Our Wired World

Don’t Look Now, But We Are Surrounded By Scams

Thoughts on what’s real, what’s not and how we can learn to tell the difference

Mr. Turkel is CEO of Turkel Brands, a full-service, multicultural brand management firm located in Miami, Florida. He blogs regularly on marketing, PR & advertising issues and trends. Visit http://turkelbrands.com. Reprinted with permission.

What have you heard about Milli Vanilli singer John Davis dying after a struggle with COVID?

How about the United States Postal Service apps that provide direct links to sex traffickers?

Or maybe you read about the change to Instagram’s privacy policy that could cause “Everything you’ve ever posted… including deleted posts…” to become public, giving Instagram permission to use your photos and data “…in court cases against you.”

Besides these things being on the news and splattered across social media sites almost every day, you do know that they are not actually real, don’t you? Like so many other critical conditions, these lies were created by marketers and scam artists to get you to part company with your hard-earned cash.

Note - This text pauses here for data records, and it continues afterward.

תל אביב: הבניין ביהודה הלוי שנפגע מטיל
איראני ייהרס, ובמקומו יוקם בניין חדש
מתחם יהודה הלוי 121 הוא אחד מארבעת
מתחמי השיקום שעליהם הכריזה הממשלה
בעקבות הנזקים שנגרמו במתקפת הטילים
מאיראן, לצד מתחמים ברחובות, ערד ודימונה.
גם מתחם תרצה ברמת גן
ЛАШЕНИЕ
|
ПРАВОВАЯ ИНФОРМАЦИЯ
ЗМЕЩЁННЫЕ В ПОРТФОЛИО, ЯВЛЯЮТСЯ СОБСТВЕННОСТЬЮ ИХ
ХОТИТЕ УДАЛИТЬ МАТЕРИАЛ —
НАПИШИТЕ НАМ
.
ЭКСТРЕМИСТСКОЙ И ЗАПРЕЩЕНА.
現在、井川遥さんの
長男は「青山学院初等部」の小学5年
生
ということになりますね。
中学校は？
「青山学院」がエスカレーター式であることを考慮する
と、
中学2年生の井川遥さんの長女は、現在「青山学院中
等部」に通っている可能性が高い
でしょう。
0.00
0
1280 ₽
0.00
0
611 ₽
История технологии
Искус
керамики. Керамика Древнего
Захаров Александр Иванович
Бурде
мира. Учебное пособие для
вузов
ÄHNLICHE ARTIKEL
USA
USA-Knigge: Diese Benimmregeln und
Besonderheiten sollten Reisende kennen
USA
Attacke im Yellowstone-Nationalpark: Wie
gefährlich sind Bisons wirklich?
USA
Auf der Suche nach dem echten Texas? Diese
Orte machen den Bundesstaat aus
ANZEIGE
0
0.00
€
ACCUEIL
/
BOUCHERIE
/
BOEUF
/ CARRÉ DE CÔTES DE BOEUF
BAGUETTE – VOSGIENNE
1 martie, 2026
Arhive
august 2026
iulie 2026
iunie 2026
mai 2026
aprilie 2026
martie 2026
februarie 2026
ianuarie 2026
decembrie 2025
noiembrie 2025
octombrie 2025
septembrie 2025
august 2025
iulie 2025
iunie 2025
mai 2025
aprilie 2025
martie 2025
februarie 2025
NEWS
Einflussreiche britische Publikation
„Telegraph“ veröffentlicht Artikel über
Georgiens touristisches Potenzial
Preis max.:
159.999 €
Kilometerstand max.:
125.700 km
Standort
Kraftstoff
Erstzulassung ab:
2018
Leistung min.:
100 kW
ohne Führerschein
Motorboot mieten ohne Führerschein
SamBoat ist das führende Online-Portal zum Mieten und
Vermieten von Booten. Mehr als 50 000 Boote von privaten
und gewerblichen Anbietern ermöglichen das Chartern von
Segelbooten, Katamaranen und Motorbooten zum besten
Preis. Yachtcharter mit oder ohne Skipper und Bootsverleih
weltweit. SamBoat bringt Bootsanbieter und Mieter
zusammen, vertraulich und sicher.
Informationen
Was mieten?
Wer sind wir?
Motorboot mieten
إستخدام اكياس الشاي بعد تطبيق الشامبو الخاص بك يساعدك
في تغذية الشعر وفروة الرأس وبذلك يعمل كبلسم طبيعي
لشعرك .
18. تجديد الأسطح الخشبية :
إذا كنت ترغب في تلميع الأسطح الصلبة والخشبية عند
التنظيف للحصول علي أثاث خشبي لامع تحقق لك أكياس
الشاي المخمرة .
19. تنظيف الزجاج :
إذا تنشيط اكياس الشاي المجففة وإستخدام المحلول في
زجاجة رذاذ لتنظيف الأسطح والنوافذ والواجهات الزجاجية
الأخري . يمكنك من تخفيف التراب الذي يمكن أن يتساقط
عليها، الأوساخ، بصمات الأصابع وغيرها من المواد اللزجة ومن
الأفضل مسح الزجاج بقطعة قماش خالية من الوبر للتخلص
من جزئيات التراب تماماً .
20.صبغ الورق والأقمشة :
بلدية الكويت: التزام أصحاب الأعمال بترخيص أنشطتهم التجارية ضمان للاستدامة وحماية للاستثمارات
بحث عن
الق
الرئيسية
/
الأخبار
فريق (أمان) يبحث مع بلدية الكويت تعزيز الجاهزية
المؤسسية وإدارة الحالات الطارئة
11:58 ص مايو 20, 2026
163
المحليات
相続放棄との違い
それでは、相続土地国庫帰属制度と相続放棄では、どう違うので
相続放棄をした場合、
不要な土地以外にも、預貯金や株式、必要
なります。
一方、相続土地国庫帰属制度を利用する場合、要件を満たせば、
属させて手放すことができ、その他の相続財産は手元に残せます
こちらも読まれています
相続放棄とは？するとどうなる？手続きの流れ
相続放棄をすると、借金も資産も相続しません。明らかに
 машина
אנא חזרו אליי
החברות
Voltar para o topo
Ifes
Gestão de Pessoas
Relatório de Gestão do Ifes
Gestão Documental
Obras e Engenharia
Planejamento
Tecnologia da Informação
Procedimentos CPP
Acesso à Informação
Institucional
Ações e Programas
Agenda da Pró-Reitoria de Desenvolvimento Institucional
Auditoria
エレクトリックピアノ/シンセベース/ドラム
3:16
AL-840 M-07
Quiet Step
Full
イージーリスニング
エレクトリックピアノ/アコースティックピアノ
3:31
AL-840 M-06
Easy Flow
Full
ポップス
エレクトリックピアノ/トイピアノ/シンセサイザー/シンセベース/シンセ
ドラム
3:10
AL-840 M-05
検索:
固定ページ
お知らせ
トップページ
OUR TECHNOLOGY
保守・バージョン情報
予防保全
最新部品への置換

Stunned? Shocked? Then it will probably surprise you to learn that these were not the first times that something was created simply to sell more products or make more money.

Restless Legs?

When else has this happened? How about all the ads you see for prescription medicines created to cure your Restless Leg Syndrome?Here’s the problem: Restless Leg Syndrome doesn’t actually exist. It was created to give you something else to spend your money on. The real story? Restless Leg Syndrome is marketing shorthand for Willis-Ekbom disease. And Willis-Ekbom does cause sensations in your legs including itching, pulling, crawling, tugging, throbbing, burning, or gnawing. But here’s the thing… Willis-Ekbom is associated with many different conditions, diseases, and medications. It’s not one malady and there’s not one solution.

Unless you’re watching the ads selling the solutions, of course. In that case it’s Restless Leg Syndrome and there’s a single remedy you can buy.

Scammers promote false narratives and too-good-to-be-true opportunities to lure unsuspecting consumers into their webs...

How about Halitosis? Believe it or not, bad breath wasn’t perceived as a medical condition until one company realized that bad breath could help them sell mouthwash. According to Smithsonian Magazine, “No one is claiming that Listerine invented bad breath. Human mouths have stunk for millennia, (but) advertisements for Listerine transformed halitosis from a bothersome personal imperfection into an embarrassing medical condition that urgently required treatment. Treatment that—conveniently—the company wanted to sell.

The ‘Halitosis Influence’

According to the book Advertising the American Dream: Making Way for Modernity, published by University of California Press, “the halitosis influence became standard advertising jargon. In unmistakable tribute, copywriters soon discovered and labeled over a hundred new diseases, including such transparent imitations such as ‘bromodosis’ (sweaty foot odors), ‘homotosis’ (lack of attractive home furnishings), and ‘acidosis’ (sour stomach) and such inventive afflictions as ‘office hips,’ ‘ashtray breath,’ and ‘accelerator toe.’ Needless to say, most of these new diseases had escaped the notice of the medical profession.”

Now consider this:

  • Marketers selling all kinds of products, from food to drugs, create problems so they can sell products designed to fix those very same problems.
  • Scammers promote false narratives and too-good-to-be-true opportunities to lure unsuspecting consumers into their webs.
  • And using this same practice, politicians and lobbyists make up nonexistent problems and phony causes simply so they can sell fake solutions created to generate support, donations, and votes.

Far be it from me to impose my personal or political opinions on you – that’s not what this blog is all about. But, as a branding and marketing expert, it’s clear that many of us are being manipulated by unethical newsmakers who exaggerate conditions and exacerbate problems in order to promote specious solutions for which – SURPRISE SURPRISE – their clients, con artists or candidates claim to offer solutions.